**Task brief:** Copy nothing from the entries below except the lines from the one containing "История Марии Ивановны, котора" through the one containing "Qui sommes-nous?", and copy those exactly.
***** Source material
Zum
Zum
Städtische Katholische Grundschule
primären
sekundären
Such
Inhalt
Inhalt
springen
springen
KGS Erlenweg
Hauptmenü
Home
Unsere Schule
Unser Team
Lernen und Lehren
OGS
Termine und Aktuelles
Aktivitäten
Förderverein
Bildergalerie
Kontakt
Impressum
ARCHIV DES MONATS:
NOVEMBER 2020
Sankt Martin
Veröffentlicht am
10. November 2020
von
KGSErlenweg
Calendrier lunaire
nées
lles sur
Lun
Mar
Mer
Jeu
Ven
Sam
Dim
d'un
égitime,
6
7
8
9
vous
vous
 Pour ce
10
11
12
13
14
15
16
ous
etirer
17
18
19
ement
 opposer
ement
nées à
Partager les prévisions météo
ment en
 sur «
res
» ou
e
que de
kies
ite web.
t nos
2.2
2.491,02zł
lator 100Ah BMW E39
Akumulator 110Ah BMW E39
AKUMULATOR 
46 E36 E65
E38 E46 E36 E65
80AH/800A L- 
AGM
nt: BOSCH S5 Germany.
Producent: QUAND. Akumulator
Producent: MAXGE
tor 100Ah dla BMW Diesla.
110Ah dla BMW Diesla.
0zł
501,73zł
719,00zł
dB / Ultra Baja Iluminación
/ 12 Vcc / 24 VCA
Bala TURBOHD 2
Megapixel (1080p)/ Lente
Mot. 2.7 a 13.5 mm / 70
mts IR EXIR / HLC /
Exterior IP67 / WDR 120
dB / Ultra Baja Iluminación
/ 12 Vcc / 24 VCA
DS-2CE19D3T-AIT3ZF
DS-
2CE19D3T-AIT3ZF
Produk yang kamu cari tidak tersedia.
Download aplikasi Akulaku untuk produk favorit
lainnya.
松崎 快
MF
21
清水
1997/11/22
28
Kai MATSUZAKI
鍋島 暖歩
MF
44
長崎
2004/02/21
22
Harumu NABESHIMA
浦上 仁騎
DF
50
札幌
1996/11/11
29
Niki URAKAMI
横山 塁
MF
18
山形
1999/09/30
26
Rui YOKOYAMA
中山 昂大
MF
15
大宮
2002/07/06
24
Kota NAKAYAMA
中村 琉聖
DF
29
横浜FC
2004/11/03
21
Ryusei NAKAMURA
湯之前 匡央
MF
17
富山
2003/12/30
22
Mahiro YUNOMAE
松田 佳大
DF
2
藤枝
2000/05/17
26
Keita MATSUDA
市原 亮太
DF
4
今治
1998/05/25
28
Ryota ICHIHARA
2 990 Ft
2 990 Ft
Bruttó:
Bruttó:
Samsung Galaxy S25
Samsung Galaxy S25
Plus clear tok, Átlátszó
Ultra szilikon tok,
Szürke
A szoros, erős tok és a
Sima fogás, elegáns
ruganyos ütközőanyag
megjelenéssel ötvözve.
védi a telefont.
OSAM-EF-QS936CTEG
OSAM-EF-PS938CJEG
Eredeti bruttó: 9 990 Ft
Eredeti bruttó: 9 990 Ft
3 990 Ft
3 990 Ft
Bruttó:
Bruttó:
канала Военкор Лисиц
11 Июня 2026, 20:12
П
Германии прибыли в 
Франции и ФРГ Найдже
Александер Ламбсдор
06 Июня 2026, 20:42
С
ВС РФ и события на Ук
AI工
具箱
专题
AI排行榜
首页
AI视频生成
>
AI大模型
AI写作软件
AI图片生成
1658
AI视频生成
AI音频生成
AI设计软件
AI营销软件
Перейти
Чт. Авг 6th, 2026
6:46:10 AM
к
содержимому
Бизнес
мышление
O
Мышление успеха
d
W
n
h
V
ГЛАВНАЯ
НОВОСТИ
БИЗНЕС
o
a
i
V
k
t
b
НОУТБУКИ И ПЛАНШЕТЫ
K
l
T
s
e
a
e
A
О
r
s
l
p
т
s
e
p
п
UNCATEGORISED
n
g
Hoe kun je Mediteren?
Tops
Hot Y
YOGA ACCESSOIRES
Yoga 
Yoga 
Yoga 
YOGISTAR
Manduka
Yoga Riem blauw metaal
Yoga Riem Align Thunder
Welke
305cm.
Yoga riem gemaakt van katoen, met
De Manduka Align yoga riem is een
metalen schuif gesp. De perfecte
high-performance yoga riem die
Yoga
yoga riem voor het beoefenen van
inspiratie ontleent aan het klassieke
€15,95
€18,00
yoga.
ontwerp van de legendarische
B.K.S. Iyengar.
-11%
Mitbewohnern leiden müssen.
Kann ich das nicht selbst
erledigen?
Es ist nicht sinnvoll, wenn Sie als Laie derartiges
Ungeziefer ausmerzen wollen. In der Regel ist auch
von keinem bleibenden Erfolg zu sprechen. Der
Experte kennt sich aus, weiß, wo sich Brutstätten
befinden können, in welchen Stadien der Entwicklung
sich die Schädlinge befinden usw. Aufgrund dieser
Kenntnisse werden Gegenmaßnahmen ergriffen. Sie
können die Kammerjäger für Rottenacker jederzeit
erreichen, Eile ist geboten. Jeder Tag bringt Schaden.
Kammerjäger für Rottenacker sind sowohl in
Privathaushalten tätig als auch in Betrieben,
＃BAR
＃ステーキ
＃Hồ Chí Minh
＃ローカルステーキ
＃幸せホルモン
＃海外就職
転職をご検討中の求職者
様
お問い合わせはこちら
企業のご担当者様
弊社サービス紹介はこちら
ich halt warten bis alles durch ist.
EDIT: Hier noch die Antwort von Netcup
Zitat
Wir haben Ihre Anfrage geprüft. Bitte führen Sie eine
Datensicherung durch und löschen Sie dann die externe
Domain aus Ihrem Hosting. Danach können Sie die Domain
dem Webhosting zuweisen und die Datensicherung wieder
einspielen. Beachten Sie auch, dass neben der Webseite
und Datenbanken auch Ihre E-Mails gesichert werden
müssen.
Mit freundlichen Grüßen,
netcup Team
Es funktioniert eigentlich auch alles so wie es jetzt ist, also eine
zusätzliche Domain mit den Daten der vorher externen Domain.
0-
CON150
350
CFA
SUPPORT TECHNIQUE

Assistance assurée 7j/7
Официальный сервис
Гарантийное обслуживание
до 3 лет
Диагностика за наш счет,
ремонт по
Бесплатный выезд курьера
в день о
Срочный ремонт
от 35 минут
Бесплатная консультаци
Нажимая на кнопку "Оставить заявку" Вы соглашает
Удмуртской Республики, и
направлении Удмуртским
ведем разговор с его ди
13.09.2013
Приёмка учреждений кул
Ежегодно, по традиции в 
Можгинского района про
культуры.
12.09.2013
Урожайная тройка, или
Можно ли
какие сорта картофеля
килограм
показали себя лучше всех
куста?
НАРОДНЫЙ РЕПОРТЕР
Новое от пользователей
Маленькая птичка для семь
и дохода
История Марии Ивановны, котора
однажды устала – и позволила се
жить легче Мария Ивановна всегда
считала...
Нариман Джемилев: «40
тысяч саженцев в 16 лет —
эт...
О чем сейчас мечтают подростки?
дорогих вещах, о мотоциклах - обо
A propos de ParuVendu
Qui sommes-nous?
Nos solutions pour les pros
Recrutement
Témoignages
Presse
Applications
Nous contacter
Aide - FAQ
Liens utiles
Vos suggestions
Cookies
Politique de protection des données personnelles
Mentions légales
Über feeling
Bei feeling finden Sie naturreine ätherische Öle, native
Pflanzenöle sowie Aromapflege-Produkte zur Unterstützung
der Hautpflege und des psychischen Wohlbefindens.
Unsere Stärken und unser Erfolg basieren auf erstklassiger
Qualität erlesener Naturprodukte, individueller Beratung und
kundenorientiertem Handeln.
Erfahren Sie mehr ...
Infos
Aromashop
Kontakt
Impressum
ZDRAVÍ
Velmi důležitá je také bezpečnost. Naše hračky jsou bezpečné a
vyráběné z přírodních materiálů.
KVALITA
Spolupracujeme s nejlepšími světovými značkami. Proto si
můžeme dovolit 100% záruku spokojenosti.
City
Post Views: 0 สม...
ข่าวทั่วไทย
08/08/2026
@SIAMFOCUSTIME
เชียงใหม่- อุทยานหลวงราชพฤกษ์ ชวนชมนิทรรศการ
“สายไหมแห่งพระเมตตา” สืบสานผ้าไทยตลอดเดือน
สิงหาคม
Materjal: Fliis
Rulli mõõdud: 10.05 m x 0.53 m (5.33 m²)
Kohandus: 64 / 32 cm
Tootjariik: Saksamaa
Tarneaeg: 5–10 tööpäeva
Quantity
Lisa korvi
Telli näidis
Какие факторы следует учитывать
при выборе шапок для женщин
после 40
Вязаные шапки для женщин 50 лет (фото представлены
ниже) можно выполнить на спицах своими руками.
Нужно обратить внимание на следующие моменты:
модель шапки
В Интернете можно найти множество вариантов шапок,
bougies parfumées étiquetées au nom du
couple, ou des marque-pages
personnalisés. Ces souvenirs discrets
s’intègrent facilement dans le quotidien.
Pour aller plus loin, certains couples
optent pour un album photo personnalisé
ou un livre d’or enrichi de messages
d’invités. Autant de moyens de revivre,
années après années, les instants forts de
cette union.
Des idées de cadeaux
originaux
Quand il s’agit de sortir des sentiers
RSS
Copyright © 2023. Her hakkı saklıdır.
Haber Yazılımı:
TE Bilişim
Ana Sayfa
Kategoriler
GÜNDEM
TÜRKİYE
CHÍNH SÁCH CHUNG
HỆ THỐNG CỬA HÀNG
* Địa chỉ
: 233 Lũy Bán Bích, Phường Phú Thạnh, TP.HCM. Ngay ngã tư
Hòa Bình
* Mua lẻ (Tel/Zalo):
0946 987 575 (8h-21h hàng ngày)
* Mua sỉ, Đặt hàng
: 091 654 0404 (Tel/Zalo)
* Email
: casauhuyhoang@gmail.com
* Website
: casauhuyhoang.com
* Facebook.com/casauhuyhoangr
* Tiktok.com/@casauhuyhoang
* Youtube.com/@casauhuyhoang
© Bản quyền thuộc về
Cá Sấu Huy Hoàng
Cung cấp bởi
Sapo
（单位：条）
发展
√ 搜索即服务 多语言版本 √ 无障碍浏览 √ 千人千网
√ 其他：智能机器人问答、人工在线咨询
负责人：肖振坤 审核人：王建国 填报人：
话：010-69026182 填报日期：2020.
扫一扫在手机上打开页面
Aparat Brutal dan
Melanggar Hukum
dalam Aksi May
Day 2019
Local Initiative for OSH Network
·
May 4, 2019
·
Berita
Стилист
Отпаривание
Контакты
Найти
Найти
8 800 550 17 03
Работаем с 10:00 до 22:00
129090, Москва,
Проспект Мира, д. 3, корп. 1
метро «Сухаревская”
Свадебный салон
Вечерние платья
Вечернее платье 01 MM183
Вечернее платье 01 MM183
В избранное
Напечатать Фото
**********
**Answer box:**
История Марии Ивановны, котора
однажды устала – и позволила се
жить легче Мария Ивановна всегда
считала...
Нариман Джемилев: «40
тысяч саженцев в 16 лет —
эт...
О чем сейчас мечтают подростки?
дорогих вещах, о мотоциклах - обо
A propos de ParuVendu
Qui sommes-nous?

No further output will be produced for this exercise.